Она верила, надеялась. И, видимо, действительно везучая была — даже влюбилась еще раз. В Александра Блохина, «социально-вредного элемента», осужденного на 10 лет. Сын артистов Большого театра, когда-то он учился в балетной школе, и теперь в лагере его способности пригодились. С Эдой они поставили отрывки из оперетты «Свадьба в Малиновке». Сами их исполняли.
А в год Победы пришло радостное известие — срок заключения Урусовой сократили на 1 год. Но в 1947-м, досрочно освободившись, она еще год играла в лагерном театре вольнонаемной. И только потом с Блохиным вернулась в Москву.
Однако ни в столице, ни в областных центрах вернувшимся из лагерей жить было нельзя. Супруги уехали в Александров, в 120 км от Москвы. Иногда подрабатывали в концертах. И вдруг — опять везение: на актерской бирже Эда находит работу в Угличском драмтеатре.

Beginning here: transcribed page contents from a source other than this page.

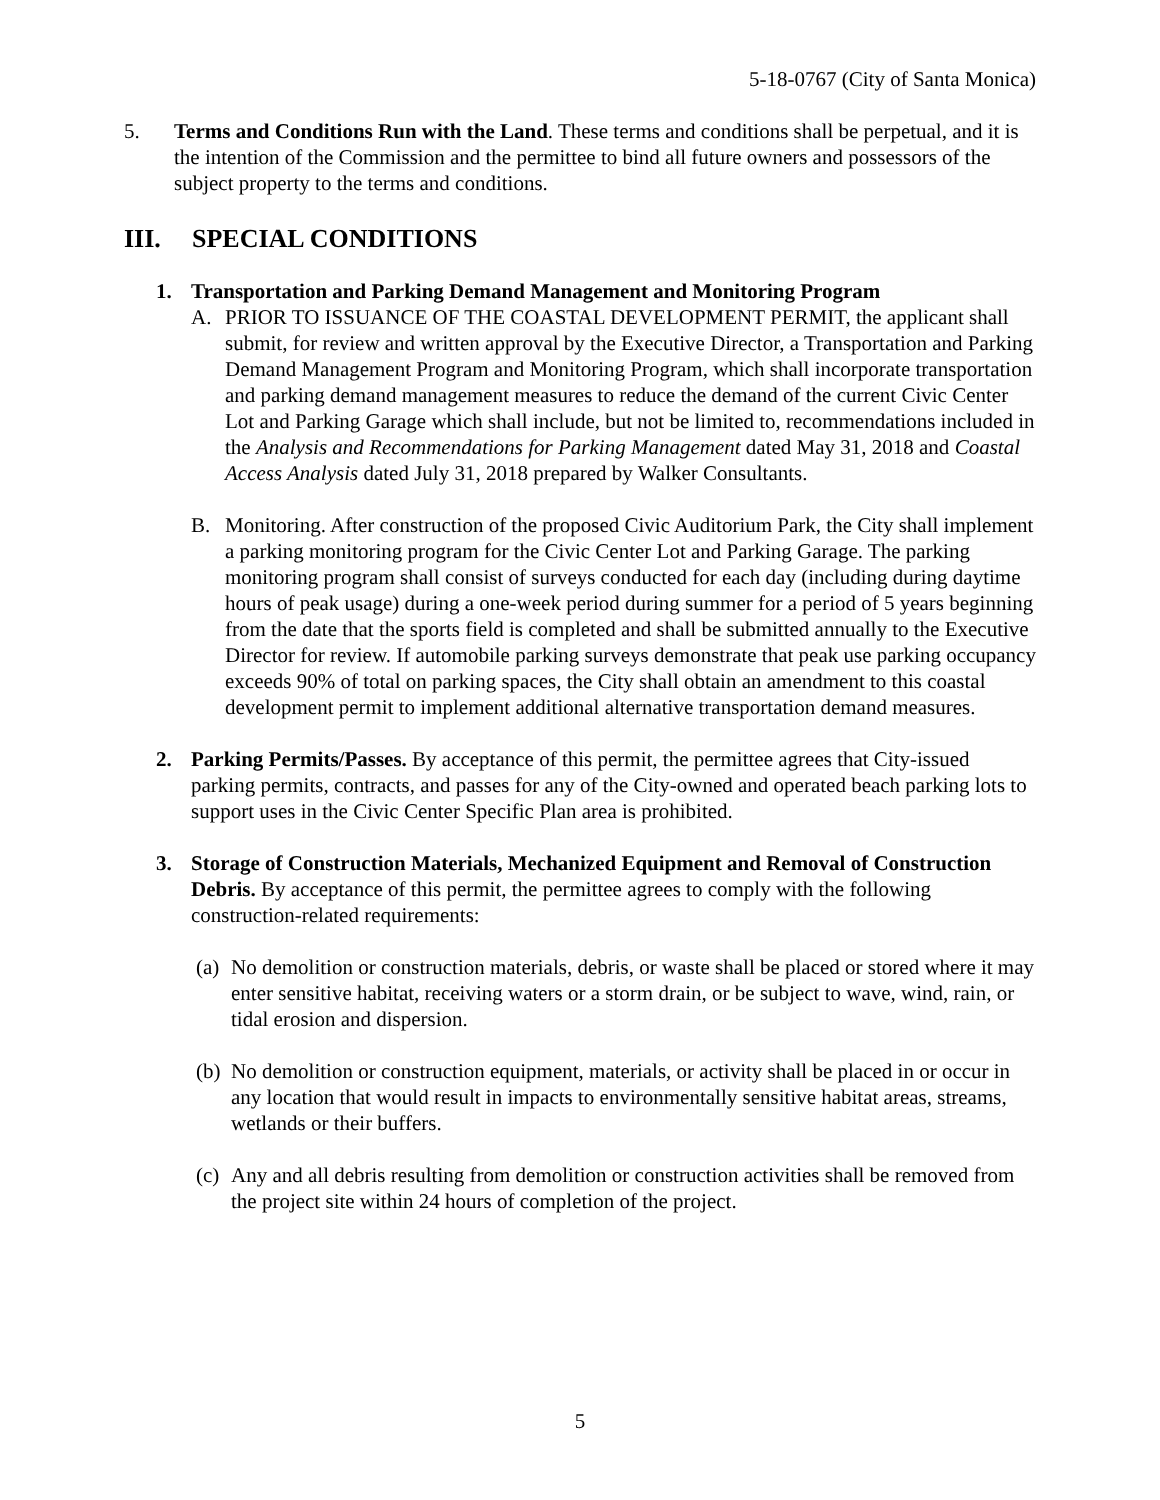5-18-0767 (City of Santa Monica)
5. Terms and Conditions Run with the Land. These terms and conditions shall be perpetual, and it is the intention of the Commission and the permittee to bind all future owners and possessors of the subject property to the terms and conditions.
III. SPECIAL CONDITIONS
1. Transportation and Parking Demand Management and Monitoring Program
A. PRIOR TO ISSUANCE OF THE COASTAL DEVELOPMENT PERMIT, the applicant shall submit, for review and written approval by the Executive Director, a Transportation and Parking Demand Management Program and Monitoring Program, which shall incorporate transportation and parking demand management measures to reduce the demand of the current Civic Center Lot and Parking Garage which shall include, but not be limited to, recommendations included in the Analysis and Recommendations for Parking Management dated May 31, 2018 and Coastal Access Analysis dated July 31, 2018 prepared by Walker Consultants.
B. Monitoring. After construction of the proposed Civic Auditorium Park, the City shall implement a parking monitoring program for the Civic Center Lot and Parking Garage. The parking monitoring program shall consist of surveys conducted for each day (including during daytime hours of peak usage) during a one-week period during summer for a period of 5 years beginning from the date that the sports field is completed and shall be submitted annually to the Executive Director for review. If automobile parking surveys demonstrate that peak use parking occupancy exceeds 90% of total on parking spaces, the City shall obtain an amendment to this coastal development permit to implement additional alternative transportation demand measures.
2. Parking Permits/Passes. By acceptance of this permit, the permittee agrees that City-issued parking permits, contracts, and passes for any of the City-owned and operated beach parking lots to support uses in the Civic Center Specific Plan area is prohibited.
3. Storage of Construction Materials, Mechanized Equipment and Removal of Construction Debris. By acceptance of this permit, the permittee agrees to comply with the following construction-related requirements:
(a)
No demolition or construction materials, debris, or waste shall be placed or stored where it may enter sensitive habitat, receiving waters or a storm drain, or be subject to wave, wind, rain, or tidal erosion and dispersion.
(b)
No demolition or construction equipment, materials, or activity shall be placed in or occur in any location that would result in impacts to environmentally sensitive habitat areas, streams, wetlands or their buffers.
(c)
Any and all debris resulting from demolition or construction activities shall be removed from the project site within 24 hours of completion of the project.
5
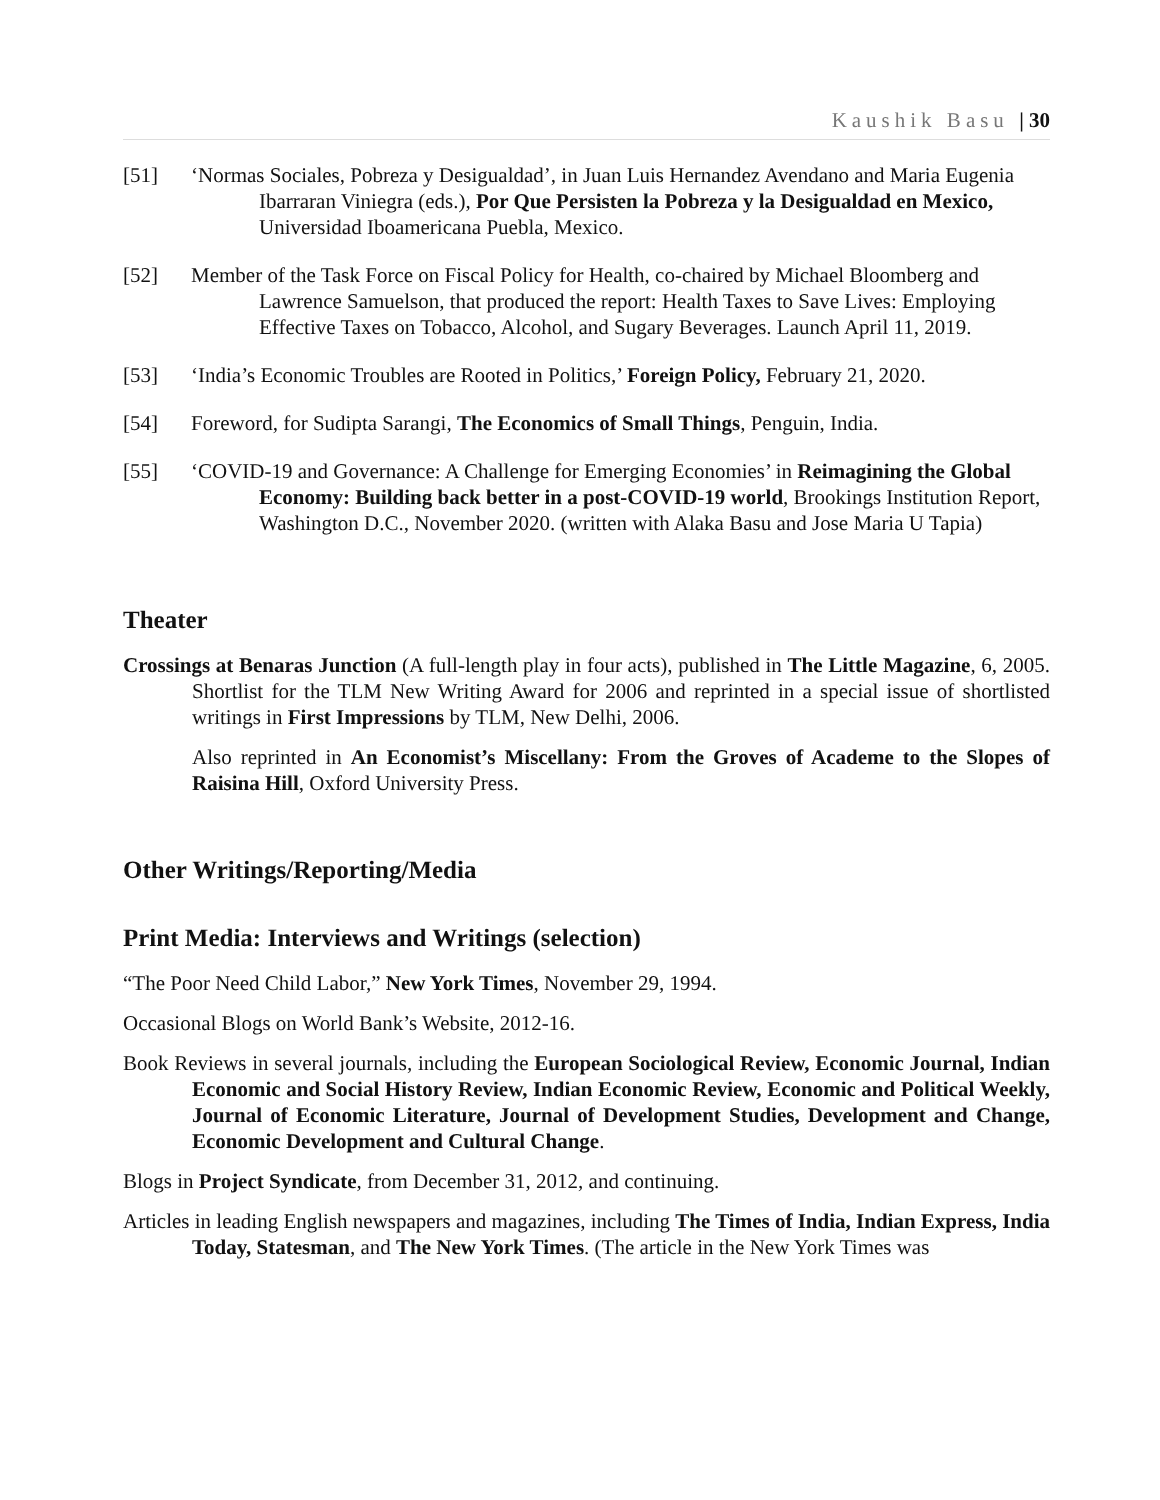Kaushik Basu | 30
[51] ‘Normas Sociales, Pobreza y Desigualdad’, in Juan Luis Hernandez Avendano and Maria Eugenia Ibarraran Viniegra (eds.), Por Que Persisten la Pobreza y la Desigualdad en Mexico, Universidad Iboamericana Puebla, Mexico.
[52] Member of the Task Force on Fiscal Policy for Health, co-chaired by Michael Bloomberg and Lawrence Samuelson, that produced the report: Health Taxes to Save Lives: Employing Effective Taxes on Tobacco, Alcohol, and Sugary Beverages. Launch April 11, 2019.
[53] ‘India’s Economic Troubles are Rooted in Politics,’ Foreign Policy, February 21, 2020.
[54] Foreword, for Sudipta Sarangi, The Economics of Small Things, Penguin, India.
[55] ‘COVID-19 and Governance: A Challenge for Emerging Economies’ in Reimagining the Global Economy: Building back better in a post-COVID-19 world, Brookings Institution Report, Washington D.C., November 2020. (written with Alaka Basu and Jose Maria U Tapia)
Theater
Crossings at Benaras Junction (A full-length play in four acts), published in The Little Magazine, 6, 2005. Shortlist for the TLM New Writing Award for 2006 and reprinted in a special issue of shortlisted writings in First Impressions by TLM, New Delhi, 2006.
Also reprinted in An Economist’s Miscellany: From the Groves of Academe to the Slopes of Raisina Hill, Oxford University Press.
Other Writings/Reporting/Media
Print Media: Interviews and Writings (selection)
“The Poor Need Child Labor,” New York Times, November 29, 1994.
Occasional Blogs on World Bank’s Website, 2012-16.
Book Reviews in several journals, including the European Sociological Review, Economic Journal, Indian Economic and Social History Review, Indian Economic Review, Economic and Political Weekly, Journal of Economic Literature, Journal of Development Studies, Development and Change, Economic Development and Cultural Change.
Blogs in Project Syndicate, from December 31, 2012, and continuing.
Articles in leading English newspapers and magazines, including The Times of India, Indian Express, India Today, Statesman, and The New York Times. (The article in the New York Times was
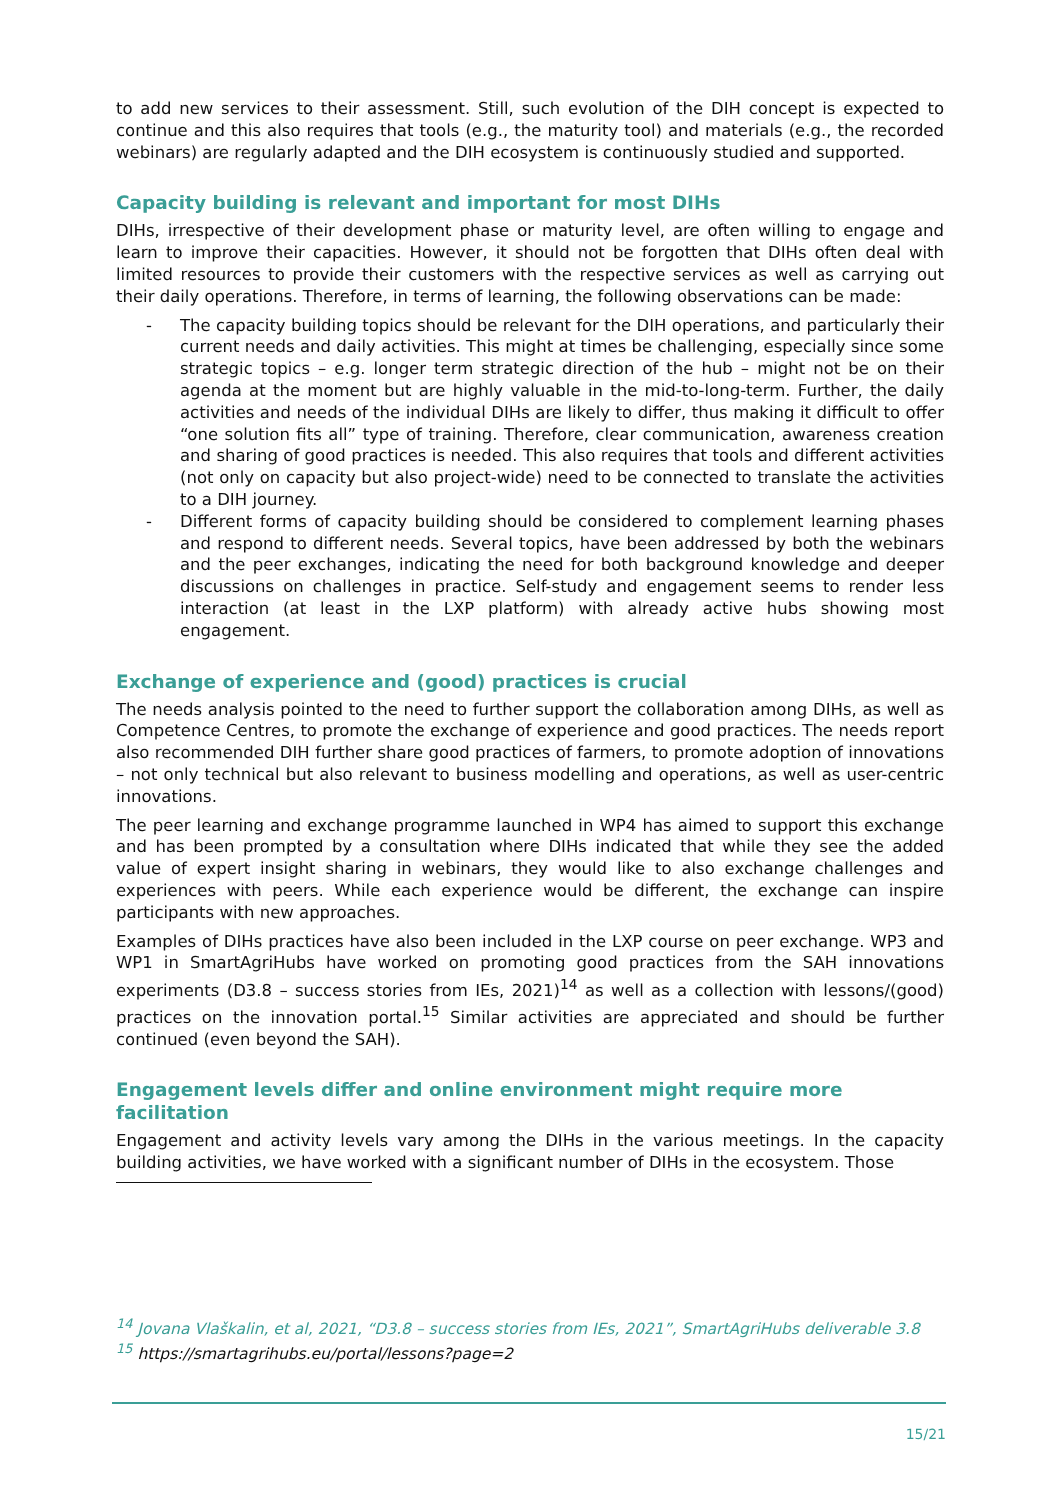to add new services to their assessment. Still, such evolution of the DIH concept is expected to continue and this also requires that tools (e.g., the maturity tool) and materials (e.g., the recorded webinars) are regularly adapted and the DIH ecosystem is continuously studied and supported.
Capacity building is relevant and important for most DIHs
DIHs, irrespective of their development phase or maturity level, are often willing to engage and learn to improve their capacities. However, it should not be forgotten that DIHs often deal with limited resources to provide their customers with the respective services as well as carrying out their daily operations. Therefore, in terms of learning, the following observations can be made:
- The capacity building topics should be relevant for the DIH operations, and particularly their current needs and daily activities. This might at times be challenging, especially since some strategic topics – e.g. longer term strategic direction of the hub – might not be on their agenda at the moment but are highly valuable in the mid-to-long-term. Further, the daily activities and needs of the individual DIHs are likely to differ, thus making it difficult to offer “one solution fits all” type of training. Therefore, clear communication, awareness creation and sharing of good practices is needed. This also requires that tools and different activities (not only on capacity but also project-wide) need to be connected to translate the activities to a DIH journey.
- Different forms of capacity building should be considered to complement learning phases and respond to different needs. Several topics, have been addressed by both the webinars and the peer exchanges, indicating the need for both background knowledge and deeper discussions on challenges in practice. Self-study and engagement seems to render less interaction (at least in the LXP platform) with already active hubs showing most engagement.
Exchange of experience and (good) practices is crucial
The needs analysis pointed to the need to further support the collaboration among DIHs, as well as Competence Centres, to promote the exchange of experience and good practices. The needs report also recommended DIH further share good practices of farmers, to promote adoption of innovations – not only technical but also relevant to business modelling and operations, as well as user-centric innovations.
The peer learning and exchange programme launched in WP4 has aimed to support this exchange and has been prompted by a consultation where DIHs indicated that while they see the added value of expert insight sharing in webinars, they would like to also exchange challenges and experiences with peers. While each experience would be different, the exchange can inspire participants with new approaches.
Examples of DIHs practices have also been included in the LXP course on peer exchange. WP3 and WP1 in SmartAgriHubs have worked on promoting good practices from the SAH innovations experiments (D3.8 – success stories from IEs, 2021)<sup>14</sup> as well as a collection with lessons/(good) practices on the innovation portal.<sup>15</sup> Similar activities are appreciated and should be further continued (even beyond the SAH).
Engagement levels differ and online environment might require more facilitation
Engagement and activity levels vary among the DIHs in the various meetings. In the capacity building activities, we have worked with a significant number of DIHs in the ecosystem. Those
<sup>14</sup> Jovana Vlaškalin, et al, 2021, “D3.8 – success stories from IEs, 2021”, SmartAgriHubs deliverable 3.8
<sup>15</sup> https://smartagrihubs.eu/portal/lessons?page=2
15/21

Устраиваются оба: она — актрисой, муж — администратором. В январе 1949-го к ним приезжает сын Эды — 17-летний Юрий…
Кажется, все страшное, наконец, закончилось. Теперь — новая жизнь. Спокойная и счастливая.
Снова тайга
Не получилось. 25 мая 1949 года Эду Урусову снова арестовывают.
«Меня забрали на улице после спектакля «Последняя жертва» в белых туфлях и легком платьишке и отправили в тюрьму в Ярославль, где я просидела все лето. Потом вызвали, сказали, что дела на меня нет, но Москва высылает всех ранее судимых. Нас загнали в ужасные вагоны и повезли. Молодых посылали на лесоповал, а нас, постарше, на работу не гоняли, но не давали ни еды, ни одежды… Фактически мы были обречены на вымирание... Это была страшная зима. Было тяжелее, чем в лагере на лесоповале. Ссыльные жили небольшими группами по крестьянским избам… На улицу выходили поочередно. Собирали со всех теплую одежду, и была одна пара валенок на всех».
В таежном селе Тасеево Красноярского края княжна Урусова проведет несколько месяцев, пока не найдет возможность перебраться в Норильск. На счастье, мужу удастся отыскать ее, приехать. Так что, в Заполярном драмтеатре они снова будут вместе: она -на сцене, он — администратором.
К слову, в те годы в Норильске служило немало крепких актеров. В том числе, Георгий Жженов и Иннокентий Смоктуновский. Держались все вместе, помогали, чем могли.
«Тому, что осталась жить, я обязана своей профессии и людям, которые меня окружали», — подытожит в конце земного пути Эда Юрьевна.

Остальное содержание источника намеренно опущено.